What is the other-referential version of that apple out there? It takes the form of an object that
(1) exists as an independent entity,
(2) already has its own intrinsic midline,
(3) is a co-occupant along with the other items adjacent to it in the surrounding scenery, and
(4) seems innocent of our presence.
Can an object be ‘‘seen,’’ yet be independent of your ‘‘Self?’’ Don’t expect that you can easily comprehend this counterintuitive concept. It is a foreign, ‘‘farout’’ notion to think that any object might appear to manifest its own ‘‘lines of sight.’’
......................................
.. the processing of this extrinsic version of any object does begin independently. But something else happens. Normally, this second, other-centered version will go on silently to join our first Self-centered frame of spatial reference in a merger as complementary as yin and yang. In this ongoing synaptic alchemy, a mosaic of interactions blends two parallel physiologies into a joint working partnership.
Please remember : We are not informed that these visual transformations exist.
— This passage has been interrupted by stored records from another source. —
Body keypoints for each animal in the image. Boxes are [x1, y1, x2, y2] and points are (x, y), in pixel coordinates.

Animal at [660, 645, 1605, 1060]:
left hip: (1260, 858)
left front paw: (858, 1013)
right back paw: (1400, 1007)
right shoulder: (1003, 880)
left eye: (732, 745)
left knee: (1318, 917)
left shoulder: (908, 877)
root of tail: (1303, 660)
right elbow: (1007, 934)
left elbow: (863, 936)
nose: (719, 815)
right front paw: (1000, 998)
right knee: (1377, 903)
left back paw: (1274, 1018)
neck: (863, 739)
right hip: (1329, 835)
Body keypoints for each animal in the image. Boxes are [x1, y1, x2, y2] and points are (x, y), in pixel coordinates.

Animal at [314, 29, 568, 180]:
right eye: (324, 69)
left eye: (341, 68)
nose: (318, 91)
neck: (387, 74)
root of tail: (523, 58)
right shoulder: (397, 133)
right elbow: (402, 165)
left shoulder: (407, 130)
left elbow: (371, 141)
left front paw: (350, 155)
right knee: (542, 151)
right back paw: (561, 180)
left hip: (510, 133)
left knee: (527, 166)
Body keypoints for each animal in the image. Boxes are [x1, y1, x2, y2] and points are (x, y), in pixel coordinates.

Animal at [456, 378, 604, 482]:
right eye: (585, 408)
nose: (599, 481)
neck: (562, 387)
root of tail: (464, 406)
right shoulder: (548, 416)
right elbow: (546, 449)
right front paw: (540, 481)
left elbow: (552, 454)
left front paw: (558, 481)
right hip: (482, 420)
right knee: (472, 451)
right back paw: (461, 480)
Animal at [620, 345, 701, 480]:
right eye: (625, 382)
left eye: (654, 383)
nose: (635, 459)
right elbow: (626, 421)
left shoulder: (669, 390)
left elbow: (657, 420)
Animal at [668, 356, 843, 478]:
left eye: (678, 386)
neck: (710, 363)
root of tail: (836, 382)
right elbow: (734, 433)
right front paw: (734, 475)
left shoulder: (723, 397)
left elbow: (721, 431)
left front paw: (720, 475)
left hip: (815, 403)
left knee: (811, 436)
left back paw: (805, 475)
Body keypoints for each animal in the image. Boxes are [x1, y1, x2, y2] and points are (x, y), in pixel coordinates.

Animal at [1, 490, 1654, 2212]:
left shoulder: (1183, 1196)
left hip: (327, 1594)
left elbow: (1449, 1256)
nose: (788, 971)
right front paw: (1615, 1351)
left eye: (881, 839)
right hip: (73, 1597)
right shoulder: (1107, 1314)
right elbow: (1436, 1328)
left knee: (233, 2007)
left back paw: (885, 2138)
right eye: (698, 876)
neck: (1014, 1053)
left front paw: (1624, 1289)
They occur subconsciously. Ordinary consciousness remains blissfully unaware that our brain has these two separate versions. It knows only the result after they have merged seamlessly. This fact explains why we’re unable—so long as we remain firmly gripped by the supremacy of our Self-fictions—deliberately to sustain a clear concept of
(1) what allocentric perception alone might feel like, and
(2) how much we are dominated (if not enthralled) by all our Self-referential processing.
Don’t be discouraged when you find it hard to understand what happens during our two normal versions of visual processing. A casual survey of articles published recently shows that researchers also struggle to find words that describe the differences.
[/quote]
If the above sounds a little flaky, there is a lot of dense neuroscientific details and published papers which are trying to make sense of this. The author's interest in the topic comes from his experience as a Zen meditator and his professional training as neuroscientist - so he is braver than others out there in seeing and interpreting similarities between two very different domains.
Anyway, bottomline is that any accidental or otherwise experience of "no-self" need not be depressing if one has the requisite knowledge. It may even be a less burdensome way of living.